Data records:
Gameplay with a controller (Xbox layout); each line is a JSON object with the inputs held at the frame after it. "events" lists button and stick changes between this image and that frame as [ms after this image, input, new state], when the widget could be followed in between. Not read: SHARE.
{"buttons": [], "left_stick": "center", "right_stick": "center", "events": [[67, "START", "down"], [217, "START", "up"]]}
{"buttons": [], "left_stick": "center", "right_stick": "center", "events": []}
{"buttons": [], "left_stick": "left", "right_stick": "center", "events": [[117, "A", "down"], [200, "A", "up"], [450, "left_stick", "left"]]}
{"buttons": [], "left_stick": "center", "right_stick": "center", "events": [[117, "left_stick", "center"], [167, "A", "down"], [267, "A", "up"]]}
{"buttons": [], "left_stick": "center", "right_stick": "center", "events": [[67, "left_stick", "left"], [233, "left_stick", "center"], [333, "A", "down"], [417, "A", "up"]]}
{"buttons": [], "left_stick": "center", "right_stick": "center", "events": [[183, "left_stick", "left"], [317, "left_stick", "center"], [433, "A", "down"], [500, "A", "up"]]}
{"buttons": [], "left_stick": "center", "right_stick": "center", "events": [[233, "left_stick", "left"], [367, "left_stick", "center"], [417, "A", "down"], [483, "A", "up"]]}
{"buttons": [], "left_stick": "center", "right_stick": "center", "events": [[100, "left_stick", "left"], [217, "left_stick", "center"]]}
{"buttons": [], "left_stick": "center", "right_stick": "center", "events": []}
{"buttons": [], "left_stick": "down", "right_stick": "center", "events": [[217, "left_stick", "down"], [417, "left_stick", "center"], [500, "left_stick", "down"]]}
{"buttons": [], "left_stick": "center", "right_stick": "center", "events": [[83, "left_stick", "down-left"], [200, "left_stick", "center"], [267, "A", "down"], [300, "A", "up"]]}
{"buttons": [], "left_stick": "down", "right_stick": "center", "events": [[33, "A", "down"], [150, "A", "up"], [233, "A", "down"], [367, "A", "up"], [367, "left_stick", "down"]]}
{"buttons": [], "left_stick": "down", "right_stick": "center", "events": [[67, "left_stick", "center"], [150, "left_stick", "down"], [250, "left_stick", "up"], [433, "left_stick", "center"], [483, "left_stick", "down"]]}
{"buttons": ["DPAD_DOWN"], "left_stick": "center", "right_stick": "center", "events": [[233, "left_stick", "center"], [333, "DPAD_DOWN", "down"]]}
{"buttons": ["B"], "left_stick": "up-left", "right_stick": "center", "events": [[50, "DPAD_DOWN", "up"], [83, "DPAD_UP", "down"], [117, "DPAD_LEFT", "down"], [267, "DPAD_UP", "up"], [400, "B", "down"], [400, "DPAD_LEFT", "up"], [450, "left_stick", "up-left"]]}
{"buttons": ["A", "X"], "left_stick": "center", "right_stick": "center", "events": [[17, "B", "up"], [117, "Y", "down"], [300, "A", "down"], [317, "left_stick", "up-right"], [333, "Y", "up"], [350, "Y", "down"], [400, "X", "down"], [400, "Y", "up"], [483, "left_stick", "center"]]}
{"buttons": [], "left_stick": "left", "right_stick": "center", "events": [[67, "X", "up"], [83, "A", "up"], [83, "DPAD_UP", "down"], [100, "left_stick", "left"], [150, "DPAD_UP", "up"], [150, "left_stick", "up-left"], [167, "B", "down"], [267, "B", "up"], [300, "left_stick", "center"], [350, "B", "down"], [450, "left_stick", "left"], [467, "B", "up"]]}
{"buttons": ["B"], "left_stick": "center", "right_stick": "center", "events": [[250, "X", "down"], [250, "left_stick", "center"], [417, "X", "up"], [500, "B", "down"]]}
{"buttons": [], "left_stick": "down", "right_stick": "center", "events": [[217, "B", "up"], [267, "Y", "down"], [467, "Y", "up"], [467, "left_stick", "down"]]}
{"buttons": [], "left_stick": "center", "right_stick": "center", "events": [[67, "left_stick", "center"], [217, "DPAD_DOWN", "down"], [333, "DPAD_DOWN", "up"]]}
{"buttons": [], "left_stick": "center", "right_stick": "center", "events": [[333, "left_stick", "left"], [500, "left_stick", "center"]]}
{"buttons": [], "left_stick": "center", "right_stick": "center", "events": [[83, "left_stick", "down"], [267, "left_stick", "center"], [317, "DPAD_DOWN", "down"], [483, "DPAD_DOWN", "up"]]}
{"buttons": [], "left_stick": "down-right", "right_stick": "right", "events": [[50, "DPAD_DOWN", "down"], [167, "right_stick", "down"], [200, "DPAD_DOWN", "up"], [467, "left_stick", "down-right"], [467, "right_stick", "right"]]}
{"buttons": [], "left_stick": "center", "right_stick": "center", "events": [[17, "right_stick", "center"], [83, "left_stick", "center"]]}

# TASK TO COMPLETE
Line by line, copy the data above exactly as it reads.

# EXERCISE RESULT
Gameplay with a controller (Xbox layout); each line is a JSON object with the inputs held at the frame after it. "events" lists button and stick changes between this image and that frame as [ms after this image, input, new state], when the widget could be followed in between. Not read: SHARE.
{"buttons": [], "left_stick": "center", "right_stick": "center", "events": [[67, "START", "down"], [217, "START", "up"]]}
{"buttons": [], "left_stick": "center", "right_stick": "center", "events": []}
{"buttons": [], "left_stick": "left", "right_stick": "center", "events": [[117, "A", "down"], [200, "A", "up"], [450, "left_stick", "left"]]}
{"buttons": [], "left_stick": "center", "right_stick": "center", "events": [[117, "left_stick", "center"], [167, "A", "down"], [267, "A", "up"]]}
{"buttons": [], "left_stick": "center", "right_stick": "center", "events": [[67, "left_stick", "left"], [233, "left_stick", "center"], [333, "A", "down"], [417, "A", "up"]]}
{"buttons": [], "left_stick": "center", "right_stick": "center", "events": [[183, "left_stick", "left"], [317, "left_stick", "center"], [433, "A", "down"], [500, "A", "up"]]}
{"buttons": [], "left_stick": "center", "right_stick": "center", "events": [[233, "left_stick", "left"], [367, "left_stick", "center"], [417, "A", "down"], [483, "A", "up"]]}
{"buttons": [], "left_stick": "center", "right_stick": "center", "events": [[100, "left_stick", "left"], [217, "left_stick", "center"]]}
{"buttons": [], "left_stick": "center", "right_stick": "center", "events": []}
{"buttons": [], "left_stick": "down", "right_stick": "center", "events": [[217, "left_stick", "down"], [417, "left_stick", "center"], [500, "left_stick", "down"]]}
{"buttons": [], "left_stick": "center", "right_stick": "center", "events": [[83, "left_stick", "down-left"], [200, "left_stick", "center"], [267, "A", "down"], [300, "A", "up"]]}
{"buttons": [], "left_stick": "down", "right_stick": "center", "events": [[33, "A", "down"], [150, "A", "up"], [233, "A", "down"], [367, "A", "up"], [367, "left_stick", "down"]]}
{"buttons": [], "left_stick": "down", "right_stick": "center", "events": [[67, "left_stick", "center"], [150, "left_stick", "down"], [250, "left_stick", "up"], [433, "left_stick", "center"], [483, "left_stick", "down"]]}
{"buttons": ["DPAD_DOWN"], "left_stick": "center", "right_stick": "center", "events": [[233, "left_stick", "center"], [333, "DPAD_DOWN", "down"]]}
{"buttons": ["B"], "left_stick": "up-left", "right_stick": "center", "events": [[50, "DPAD_DOWN", "up"], [83, "DPAD_UP", "down"], [117, "DPAD_LEFT", "down"], [267, "DPAD_UP", "up"], [400, "B", "down"], [400, "DPAD_LEFT", "up"], [450, "left_stick", "up-left"]]}
{"buttons": ["A", "X"], "left_stick": "center", "right_stick": "center", "events": [[17, "B", "up"], [117, "Y", "down"], [300, "A", "down"], [317, "left_stick", "up-right"], [333, "Y", "up"], [350, "Y", "down"], [400, "X", "down"], [400, "Y", "up"], [483, "left_stick", "center"]]}
{"buttons": [], "left_stick": "left", "right_stick": "center", "events": [[67, "X", "up"], [83, "A", "up"], [83, "DPAD_UP", "down"], [100, "left_stick", "left"], [150, "DPAD_UP", "up"], [150, "left_stick", "up-left"], [167, "B", "down"], [267, "B", "up"], [300, "left_stick", "center"], [350, "B", "down"], [450, "left_stick", "left"], [467, "B", "up"]]}
{"buttons": ["B"], "left_stick": "center", "right_stick": "center", "events": [[250, "X", "down"], [250, "left_stick", "center"], [417, "X", "up"], [500, "B", "down"]]}
{"buttons": [], "left_stick": "down", "right_stick": "center", "events": [[217, "B", "up"], [267, "Y", "down"], [467, "Y", "up"], [467, "left_stick", "down"]]}
{"buttons": [], "left_stick": "center", "right_stick": "center", "events": [[67, "left_stick", "center"], [217, "DPAD_DOWN", "down"], [333, "DPAD_DOWN", "up"]]}
{"buttons": [], "left_stick": "center", "right_stick": "center", "events": [[333, "left_stick", "left"], [500, "left_stick", "center"]]}
{"buttons": [], "left_stick": "center", "right_stick": "center", "events": [[83, "left_stick", "down"], [267, "left_stick", "center"], [317, "DPAD_DOWN", "down"], [483, "DPAD_DOWN", "up"]]}
{"buttons": [], "left_stick": "down-right", "right_stick": "right", "events": [[50, "DPAD_DOWN", "down"], [167, "right_stick", "down"], [200, "DPAD_DOWN", "up"], [467, "left_stick", "down-right"], [467, "right_stick", "right"]]}
{"buttons": [], "left_stick": "center", "right_stick": "center", "events": [[17, "right_stick", "center"], [83, "left_stick", "center"]]}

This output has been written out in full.